For the IT nerds, here’s what’s happened:
All BrewPi sites were hosted on a bare metal server in Germany, running self-managed proxmox cluster to run a couple of virtual machines.
I had some issues with the KVM for the community running out of disk space. In the process of trying to solve this, I upgraded the host machine, but by mistake, I had some apt-lists for a newer Linux release than what the server was running. The upgrade failed and this left the server in a partially updated state, with no way to undo the updates, and no way to proceed either. Running containers/KVM’s completely stopped working, so all brewpi services and my mood were down.
I had a backup script on the host, but I did not have a regular backup test. So this backup strategy failed a while ago and I did not have recent complete VM dumps. But luckily, I was still able to access all files.
I moved everything to DigitalOcean to be able to better mange this from now on.
To do so, I had to reinstall all VMs. To recover the databases, I had to copy the
var/lib/mysql directories to a newly created similar LAMP VM, get the database going again, then export a proper sql dump.
This SQL dump could be imported in newly installed VM’s and the file copying was a breeze with rsync. Some server config, some cursing, lot’s of googling further, and we are back up and running!
The community KVM was a different story, because it was a KVM. I had to convert the qcow2 disk image to a vdi that could be loaded into Virtualbox. It still worked and had a recent community backup on the system. I could import this backup on a fresh install of discourse in a DigitalOcean Droplet. After a lot of minor issues and fiddling with the SSL config, community is back up again too in a completely fresh install
Back online now:
- Front page
- Docs (now hosted on readthedocs.io, redirected)
If you are missing anything else, let me know.

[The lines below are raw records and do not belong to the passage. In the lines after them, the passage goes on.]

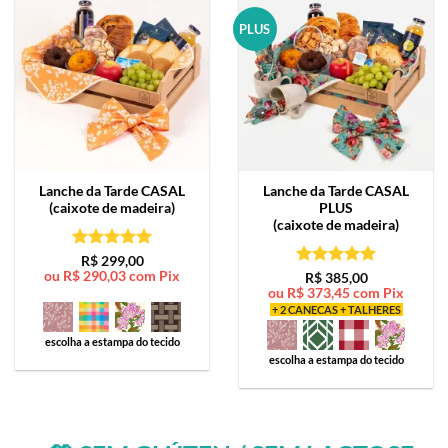
PLUS
Lanche da Tarde
CASAL
Lanche da Tarde
CASAL
(caixote de madeira)
PLUS
(caixote de madeira)
Avaliação
5
R$
299,00
ou
R$
290,03
com Pix
de 5
Avaliação
5
R$
385,00
ou
R$
373,45
com Pix
de 5
+ 2 CANECAS + TALHERES
escolha a estampa do tecido
escolha a estampa do tecido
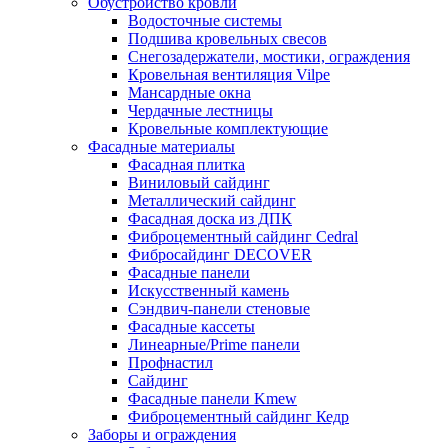
Обустройство кровли
Водосточные системы
Подшива кровельных свесов
Снегозадержатели, мостики, ограждения
Кровельная вентиляция Vilpe
Мансардные окна
Чердачные лестницы
Кровельные комплектующие
Фасадные материалы
Фасадная плитка
Виниловый сайдинг
Металлический сайдинг
Фасадная доска из ДПК
Фиброцементный сайдинг Cedral
Фибросайдинг DECOVER
Фасадные панели
Искусственный камень
Сэндвич-панели стеновые
Фасадные кассеты
Линеарные/Prime панели
Профнастил
Сайдинг
Фасадные панели Kmew
Фиброцементный сайдинг Кедр
Заборы и ограждения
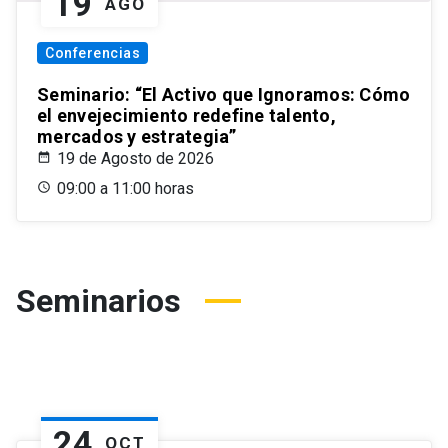
19
AGO
Conferencias
Seminario: “El Activo que Ignoramos: Cómo
el envejecimiento redefine talento,
mercados y estrategia”
19 de Agosto de 2026
09:00 a 11:00 horas
Seminarios
24
OCT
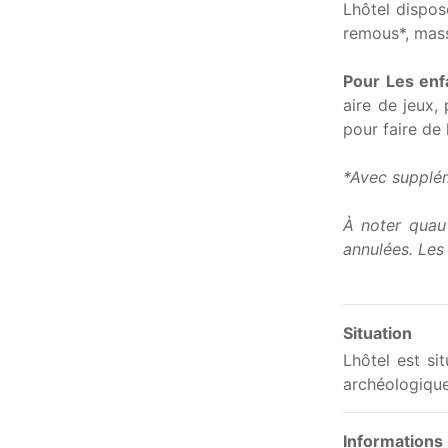
Lhôtel dispos
remous*, mass
Pour Les enf
aire de jeux,
pour faire de 
*Avec supplé
À noter quau 
annulées. Les 
Situation
Lhôtel est si
archéologique
Informations 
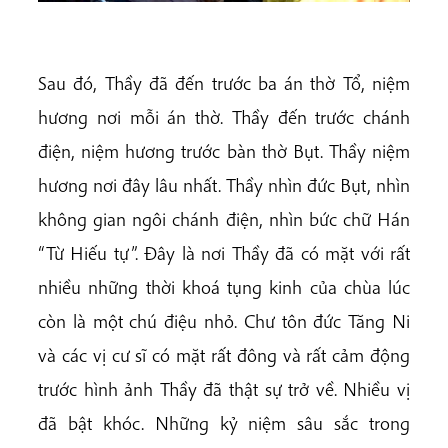
Sau đó, Thầy đã đến trước ba án thờ Tổ, niệm
hương nơi mỗi án thờ. Thầy đến trước chánh
điện, niệm hương trước bàn thờ Bụt. Thầy niệm
hương nơi đây lâu nhất. Thầy nhìn đức Bụt, nhìn
không gian ngôi chánh điện, nhìn bức chữ Hán
“Từ Hiếu tự”. Đây là nơi Thầy đã có mặt với rất
nhiều những thời khoá tụng kinh của chùa lúc
còn là một chú điệu nhỏ. Chư tôn đức Tăng Ni
và các vị cư sĩ có mặt rất đông và rất cảm động
trước hình ảnh Thầy đã thật sự trở về. Nhiều vị
đã bật khóc. Những kỷ niệm sâu sắc trong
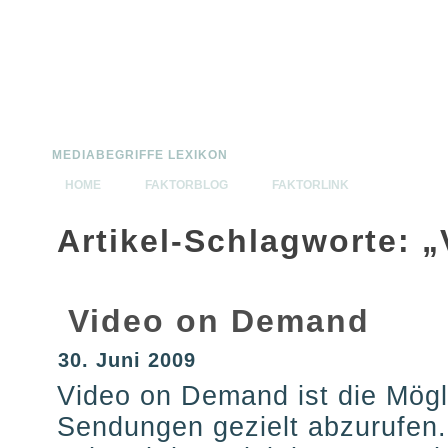
MEDIABEGRIFFE.DE
MEDIABEGRIFFE LEXIKON
HOME
FAKTORBLOG
FAKTORLINK
Artikel-Schlagworte: 
Video on Demand
30. Juni 2009
Video on Demand ist die Mögl
Sendungen gezielt abzurufen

And if you want to try out DigitalOcean yourself, please use my referral link to get $10 free:
Based on my 2 days of usage so far, I do recommend them
And some friendly advice (mainly to my future self): I was lucky to get everything back up in 2 days, because the data was still intact and accessible, just running containers was broken. If the server would have gone up in flames, I would have had a much bigger problem. My backup mechanism was broken, because I didn’t regularly check that it was still working well. Go test your backups now, even when you have other important things to do (like next week, and next week, and next week).